**Task statement**
Copy the text of every row below word for word, and omit the pictures from your answer.

Source records:
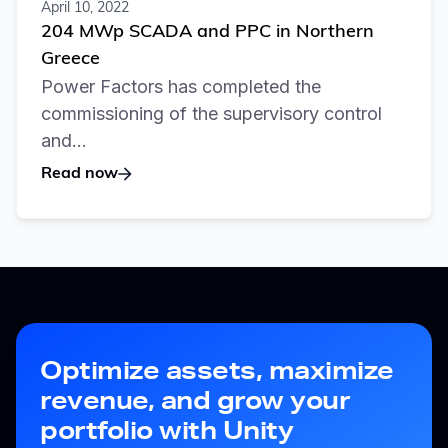
April 10, 2022
204 MWp SCADA and PPC in Northern
Greece
Power Factors has completed the
commissioning of the supervisory control
and...
Read now
Optimize assets, maximize
revenue, and grow your
portfolio with Unity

**Task result**
April 10, 2022
204 MWp SCADA and PPC in Northern
Greece
Power Factors has completed the
commissioning of the supervisory control
and...
Read now
Optimize assets, maximize
revenue, and grow your
portfolio with Unity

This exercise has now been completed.